Dendrites of hippocampus were visualized using Golgi-Cox staining kit (#HTKNS1125, Hitobiotec, Kingsport, TN, USA). Mouse brain were harvested and immersed in impregnation solution for 2 weeks at room temperature, and then transferred to solution for 3 days at 4°C. Brains were sectioned at a thickness of 150 μM using a cryostat microtome, and mounted on gelatinized slides. The slides were further stained in accordance with the manufacturer’s instructions. Images were observed with the 100x oil immersion objective /NA1.4 using Leica TCS SP8 STED 3X confocal microscope (Leica, Wetzlar, Germany). Secondary and third dendrites were sampled for spine density quantification. The counting was conducted by two experimenters independently.
Morris water maze
Morris water maze has been widely used for assessing spatial learning and memory depending on hippocampal lesions . A round (diameter: 120cm) was filled with 30cm depth water at 23 ± 2°C. The pool was divided into four quadrants. And the platform was placed 1cm underwater at one of quadrants, which was considered as the target quadrants. Non-toxic titanium dioxide powder was premixed into water ensuring platform invisible. Mice were allowed to swim freely for 60s without the platform to promote familiarity with the testing condition.
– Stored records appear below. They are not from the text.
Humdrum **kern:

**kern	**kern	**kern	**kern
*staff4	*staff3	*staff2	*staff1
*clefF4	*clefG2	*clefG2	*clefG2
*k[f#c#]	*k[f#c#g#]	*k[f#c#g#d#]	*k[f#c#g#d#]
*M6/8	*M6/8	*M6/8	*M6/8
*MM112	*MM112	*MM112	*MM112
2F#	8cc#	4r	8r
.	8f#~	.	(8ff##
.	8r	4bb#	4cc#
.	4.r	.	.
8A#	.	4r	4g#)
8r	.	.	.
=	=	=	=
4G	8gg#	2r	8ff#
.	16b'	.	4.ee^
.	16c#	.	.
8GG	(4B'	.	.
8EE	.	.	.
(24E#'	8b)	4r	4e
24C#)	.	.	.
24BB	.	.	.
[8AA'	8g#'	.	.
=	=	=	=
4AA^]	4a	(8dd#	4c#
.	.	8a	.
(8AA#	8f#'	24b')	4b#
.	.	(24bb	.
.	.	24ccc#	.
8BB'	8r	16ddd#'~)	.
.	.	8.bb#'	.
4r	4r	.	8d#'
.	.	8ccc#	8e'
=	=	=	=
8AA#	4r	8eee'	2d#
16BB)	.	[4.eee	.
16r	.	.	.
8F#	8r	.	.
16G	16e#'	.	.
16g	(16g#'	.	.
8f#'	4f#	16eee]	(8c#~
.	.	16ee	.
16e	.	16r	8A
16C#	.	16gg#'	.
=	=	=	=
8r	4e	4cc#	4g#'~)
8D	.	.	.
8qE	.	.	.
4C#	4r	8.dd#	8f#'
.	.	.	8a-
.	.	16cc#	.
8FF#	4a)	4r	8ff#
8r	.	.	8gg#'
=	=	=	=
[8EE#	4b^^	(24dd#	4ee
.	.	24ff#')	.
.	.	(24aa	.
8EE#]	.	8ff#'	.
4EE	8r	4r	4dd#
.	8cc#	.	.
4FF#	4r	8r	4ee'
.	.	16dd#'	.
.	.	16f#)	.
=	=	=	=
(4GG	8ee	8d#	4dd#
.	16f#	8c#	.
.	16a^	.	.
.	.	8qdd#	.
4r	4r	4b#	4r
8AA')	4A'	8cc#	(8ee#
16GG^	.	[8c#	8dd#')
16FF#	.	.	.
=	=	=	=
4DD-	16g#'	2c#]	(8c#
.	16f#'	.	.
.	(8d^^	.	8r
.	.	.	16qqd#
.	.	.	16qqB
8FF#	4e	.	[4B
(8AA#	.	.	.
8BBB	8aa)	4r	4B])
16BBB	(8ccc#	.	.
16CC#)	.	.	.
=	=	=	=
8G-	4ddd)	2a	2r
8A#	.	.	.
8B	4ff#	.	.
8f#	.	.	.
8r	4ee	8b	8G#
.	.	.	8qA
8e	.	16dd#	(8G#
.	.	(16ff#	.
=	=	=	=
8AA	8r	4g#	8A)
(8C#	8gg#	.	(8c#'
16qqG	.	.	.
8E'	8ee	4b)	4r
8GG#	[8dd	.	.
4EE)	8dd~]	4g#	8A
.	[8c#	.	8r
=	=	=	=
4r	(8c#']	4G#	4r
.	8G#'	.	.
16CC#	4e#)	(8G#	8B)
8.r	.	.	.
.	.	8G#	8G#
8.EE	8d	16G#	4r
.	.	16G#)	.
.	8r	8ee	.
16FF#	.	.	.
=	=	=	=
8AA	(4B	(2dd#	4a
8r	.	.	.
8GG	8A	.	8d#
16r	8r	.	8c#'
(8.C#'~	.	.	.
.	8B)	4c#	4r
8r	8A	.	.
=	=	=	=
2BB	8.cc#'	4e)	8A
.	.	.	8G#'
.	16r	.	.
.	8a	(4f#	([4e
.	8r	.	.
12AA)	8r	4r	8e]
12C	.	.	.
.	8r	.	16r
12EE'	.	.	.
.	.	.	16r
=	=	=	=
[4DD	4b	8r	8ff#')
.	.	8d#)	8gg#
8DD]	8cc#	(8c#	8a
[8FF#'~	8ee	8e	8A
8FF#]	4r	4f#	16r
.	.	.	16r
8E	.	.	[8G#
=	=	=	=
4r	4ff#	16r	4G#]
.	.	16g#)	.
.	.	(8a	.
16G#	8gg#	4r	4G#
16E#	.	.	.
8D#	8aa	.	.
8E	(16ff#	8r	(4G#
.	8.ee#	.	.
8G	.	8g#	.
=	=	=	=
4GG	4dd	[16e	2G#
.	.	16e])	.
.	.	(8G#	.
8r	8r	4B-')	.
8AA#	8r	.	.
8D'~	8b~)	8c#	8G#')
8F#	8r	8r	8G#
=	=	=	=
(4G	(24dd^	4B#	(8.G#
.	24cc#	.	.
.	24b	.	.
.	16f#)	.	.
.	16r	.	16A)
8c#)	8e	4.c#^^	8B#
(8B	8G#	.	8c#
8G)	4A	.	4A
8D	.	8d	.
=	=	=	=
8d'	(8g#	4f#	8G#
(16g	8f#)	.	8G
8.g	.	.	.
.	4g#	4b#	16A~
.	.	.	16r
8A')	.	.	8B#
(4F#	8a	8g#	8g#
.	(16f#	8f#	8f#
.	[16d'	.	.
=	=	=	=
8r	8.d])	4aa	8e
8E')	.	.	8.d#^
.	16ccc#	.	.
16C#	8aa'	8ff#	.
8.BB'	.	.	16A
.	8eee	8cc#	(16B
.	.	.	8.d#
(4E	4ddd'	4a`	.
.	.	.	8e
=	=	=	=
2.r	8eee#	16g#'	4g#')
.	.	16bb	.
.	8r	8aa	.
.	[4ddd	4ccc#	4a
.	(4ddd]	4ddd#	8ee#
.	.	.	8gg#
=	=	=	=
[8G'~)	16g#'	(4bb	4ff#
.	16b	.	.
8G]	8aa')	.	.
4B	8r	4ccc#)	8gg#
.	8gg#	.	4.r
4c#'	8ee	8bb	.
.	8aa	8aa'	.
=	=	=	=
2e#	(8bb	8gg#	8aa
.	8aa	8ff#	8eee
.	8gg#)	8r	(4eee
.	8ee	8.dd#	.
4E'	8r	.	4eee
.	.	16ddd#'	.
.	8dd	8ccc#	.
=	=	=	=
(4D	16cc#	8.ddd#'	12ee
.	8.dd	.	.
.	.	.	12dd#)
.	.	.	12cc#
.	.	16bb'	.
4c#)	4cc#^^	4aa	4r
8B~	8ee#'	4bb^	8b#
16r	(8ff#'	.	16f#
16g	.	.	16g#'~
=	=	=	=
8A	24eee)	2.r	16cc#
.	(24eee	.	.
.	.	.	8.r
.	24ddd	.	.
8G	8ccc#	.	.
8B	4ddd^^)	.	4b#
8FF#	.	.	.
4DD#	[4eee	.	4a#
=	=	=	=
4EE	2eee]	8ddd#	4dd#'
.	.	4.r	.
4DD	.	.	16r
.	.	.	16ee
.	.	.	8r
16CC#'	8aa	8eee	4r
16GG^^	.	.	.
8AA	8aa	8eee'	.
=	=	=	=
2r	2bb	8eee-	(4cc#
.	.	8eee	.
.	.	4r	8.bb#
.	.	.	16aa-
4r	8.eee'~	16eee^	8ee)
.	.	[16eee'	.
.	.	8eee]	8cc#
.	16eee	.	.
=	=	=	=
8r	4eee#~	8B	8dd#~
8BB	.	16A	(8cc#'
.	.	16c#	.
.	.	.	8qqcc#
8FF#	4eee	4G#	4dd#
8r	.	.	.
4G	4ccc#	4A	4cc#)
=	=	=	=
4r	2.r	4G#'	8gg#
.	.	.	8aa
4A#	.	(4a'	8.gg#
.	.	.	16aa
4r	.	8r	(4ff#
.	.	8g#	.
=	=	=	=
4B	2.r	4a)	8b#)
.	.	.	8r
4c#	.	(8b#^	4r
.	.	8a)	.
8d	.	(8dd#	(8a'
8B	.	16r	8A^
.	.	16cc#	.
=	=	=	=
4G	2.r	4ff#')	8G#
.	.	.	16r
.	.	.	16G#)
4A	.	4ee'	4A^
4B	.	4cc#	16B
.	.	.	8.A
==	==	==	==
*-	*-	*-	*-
In the training trials, mice were placed in the pool facing towards the wall at one of releasing points. Mice were given 60s to find the hidden platform. If not, they were guided to the platform. When mice reached the platform, they were allowed to stay there for 10s. Training trials were repeated four times per day for 5 consecutive days before surgery, and the releasing points was different for each trial. The probe trial was conducted on the first, third and seventh days after surgery. Mice were released at the opposite quadrant of the hidden platform and swam for 60s without the platform. The escape latency, percentage of time spent in the target quadrant and crossing platform times were analyzed using video-tracking software (ZS Dichuang Techology, Beijing, China).
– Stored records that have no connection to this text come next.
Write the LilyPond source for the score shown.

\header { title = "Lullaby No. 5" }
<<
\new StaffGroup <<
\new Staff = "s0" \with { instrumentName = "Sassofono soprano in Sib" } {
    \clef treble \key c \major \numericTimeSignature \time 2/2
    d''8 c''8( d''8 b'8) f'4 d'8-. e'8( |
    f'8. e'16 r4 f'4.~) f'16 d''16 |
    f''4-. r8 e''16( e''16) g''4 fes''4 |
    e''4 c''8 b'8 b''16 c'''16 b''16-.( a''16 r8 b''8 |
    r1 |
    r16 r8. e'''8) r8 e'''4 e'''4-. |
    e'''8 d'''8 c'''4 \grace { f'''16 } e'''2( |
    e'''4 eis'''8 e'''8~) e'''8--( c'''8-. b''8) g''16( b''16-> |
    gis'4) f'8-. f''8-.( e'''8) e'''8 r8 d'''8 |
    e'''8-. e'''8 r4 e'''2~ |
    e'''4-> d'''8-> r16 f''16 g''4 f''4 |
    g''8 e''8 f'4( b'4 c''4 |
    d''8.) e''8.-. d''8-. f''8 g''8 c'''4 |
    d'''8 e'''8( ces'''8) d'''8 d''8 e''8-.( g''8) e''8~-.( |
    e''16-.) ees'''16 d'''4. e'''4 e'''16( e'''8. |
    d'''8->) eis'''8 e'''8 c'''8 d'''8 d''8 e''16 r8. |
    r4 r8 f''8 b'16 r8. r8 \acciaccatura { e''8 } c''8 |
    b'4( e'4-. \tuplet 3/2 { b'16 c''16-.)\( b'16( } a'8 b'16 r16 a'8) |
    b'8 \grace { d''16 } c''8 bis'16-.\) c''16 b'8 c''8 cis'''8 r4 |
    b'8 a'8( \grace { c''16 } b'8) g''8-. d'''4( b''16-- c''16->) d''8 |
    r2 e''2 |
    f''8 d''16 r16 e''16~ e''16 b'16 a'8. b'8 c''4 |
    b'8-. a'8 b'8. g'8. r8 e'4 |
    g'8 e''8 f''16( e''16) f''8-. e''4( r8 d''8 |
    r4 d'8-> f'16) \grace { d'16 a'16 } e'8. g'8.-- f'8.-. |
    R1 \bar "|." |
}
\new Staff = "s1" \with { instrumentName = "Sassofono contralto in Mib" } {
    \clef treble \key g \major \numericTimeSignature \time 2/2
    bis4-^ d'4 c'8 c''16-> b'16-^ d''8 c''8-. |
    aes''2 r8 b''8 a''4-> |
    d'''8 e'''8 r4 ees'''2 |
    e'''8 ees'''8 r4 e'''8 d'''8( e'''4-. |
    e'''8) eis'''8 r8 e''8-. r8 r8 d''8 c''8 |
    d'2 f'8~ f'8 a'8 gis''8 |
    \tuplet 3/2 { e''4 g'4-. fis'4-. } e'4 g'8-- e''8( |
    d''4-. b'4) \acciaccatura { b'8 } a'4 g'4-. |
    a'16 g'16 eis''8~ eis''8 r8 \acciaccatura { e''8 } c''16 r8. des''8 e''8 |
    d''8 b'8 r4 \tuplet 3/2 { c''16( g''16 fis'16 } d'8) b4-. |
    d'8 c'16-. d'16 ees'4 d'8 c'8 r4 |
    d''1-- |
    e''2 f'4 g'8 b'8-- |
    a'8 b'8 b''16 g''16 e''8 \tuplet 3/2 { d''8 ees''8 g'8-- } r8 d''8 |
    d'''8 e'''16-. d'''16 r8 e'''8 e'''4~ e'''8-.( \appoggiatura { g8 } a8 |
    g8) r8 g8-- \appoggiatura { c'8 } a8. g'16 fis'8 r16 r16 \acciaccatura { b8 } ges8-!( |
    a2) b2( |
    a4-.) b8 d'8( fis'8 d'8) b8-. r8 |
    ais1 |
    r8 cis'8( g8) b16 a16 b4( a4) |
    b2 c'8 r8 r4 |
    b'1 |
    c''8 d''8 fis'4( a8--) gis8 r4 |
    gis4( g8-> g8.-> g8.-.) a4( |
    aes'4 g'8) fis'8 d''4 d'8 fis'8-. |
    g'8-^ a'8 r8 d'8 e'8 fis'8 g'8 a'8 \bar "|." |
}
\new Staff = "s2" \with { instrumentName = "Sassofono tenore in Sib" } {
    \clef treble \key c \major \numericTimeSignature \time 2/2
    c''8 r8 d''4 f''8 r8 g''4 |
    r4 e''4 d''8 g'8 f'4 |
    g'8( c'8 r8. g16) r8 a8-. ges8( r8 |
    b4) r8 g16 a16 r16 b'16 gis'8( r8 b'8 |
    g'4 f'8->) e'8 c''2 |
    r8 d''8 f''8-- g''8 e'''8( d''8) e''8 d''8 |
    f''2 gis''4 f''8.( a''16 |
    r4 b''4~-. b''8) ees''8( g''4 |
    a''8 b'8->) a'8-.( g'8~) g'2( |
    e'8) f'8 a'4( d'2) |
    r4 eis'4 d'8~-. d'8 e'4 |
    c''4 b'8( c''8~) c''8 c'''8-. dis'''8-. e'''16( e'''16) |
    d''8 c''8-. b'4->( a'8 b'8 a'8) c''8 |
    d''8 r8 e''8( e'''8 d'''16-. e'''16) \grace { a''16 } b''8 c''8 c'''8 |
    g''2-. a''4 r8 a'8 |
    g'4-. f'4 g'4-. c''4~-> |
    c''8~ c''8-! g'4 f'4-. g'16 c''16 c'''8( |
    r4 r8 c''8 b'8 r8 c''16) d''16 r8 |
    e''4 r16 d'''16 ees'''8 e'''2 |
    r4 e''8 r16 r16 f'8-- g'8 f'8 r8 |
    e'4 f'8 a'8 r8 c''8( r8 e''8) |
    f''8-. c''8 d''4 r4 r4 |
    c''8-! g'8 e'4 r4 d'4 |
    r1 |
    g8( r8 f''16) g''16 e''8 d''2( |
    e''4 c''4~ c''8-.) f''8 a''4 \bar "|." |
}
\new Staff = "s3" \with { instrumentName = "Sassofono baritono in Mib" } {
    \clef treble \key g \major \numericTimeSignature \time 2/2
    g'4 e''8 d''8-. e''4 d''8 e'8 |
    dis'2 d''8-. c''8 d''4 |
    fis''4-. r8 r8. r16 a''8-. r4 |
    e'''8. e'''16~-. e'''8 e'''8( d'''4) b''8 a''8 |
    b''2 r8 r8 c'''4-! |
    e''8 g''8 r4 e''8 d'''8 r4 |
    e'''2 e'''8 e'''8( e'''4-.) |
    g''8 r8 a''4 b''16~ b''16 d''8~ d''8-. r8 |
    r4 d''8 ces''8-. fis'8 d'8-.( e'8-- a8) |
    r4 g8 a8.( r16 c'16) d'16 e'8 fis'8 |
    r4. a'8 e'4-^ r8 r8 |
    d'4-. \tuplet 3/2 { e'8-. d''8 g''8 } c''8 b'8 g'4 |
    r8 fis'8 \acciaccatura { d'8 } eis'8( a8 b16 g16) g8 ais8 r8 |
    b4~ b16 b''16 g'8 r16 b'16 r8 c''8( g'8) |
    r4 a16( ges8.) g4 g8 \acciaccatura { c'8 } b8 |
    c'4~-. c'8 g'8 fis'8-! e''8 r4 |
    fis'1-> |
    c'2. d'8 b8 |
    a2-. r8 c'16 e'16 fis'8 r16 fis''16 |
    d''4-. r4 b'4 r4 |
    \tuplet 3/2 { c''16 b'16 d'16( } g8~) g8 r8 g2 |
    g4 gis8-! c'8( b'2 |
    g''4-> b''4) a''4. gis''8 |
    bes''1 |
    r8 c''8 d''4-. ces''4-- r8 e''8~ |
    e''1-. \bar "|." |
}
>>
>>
Spontaneous alternation behavior in Y maze was recorded to assess working memory . The apparatus consists of three arms with an angel of 120 to each other. Mice were placed at the end of one arm and explored arms freely for 5 min. Arms were labeled A, B and C, the sequence of arm entries were recorded. Successful alternation was defined as the exploration of three arms in sequence. The percent alternation was calculated based on the following equation: %Alternation = [Number of successful alternations/ (Total arm entries−2)] × 100 .
Statistical analyses were performed with GraphPad Prism (version 7). Comparisons between two groups were applied using Unpaired Student’s t-test. One-way analysis of variance (ANOVA) was used for multiple comparisons. Statistical significance was set at p < 0.05.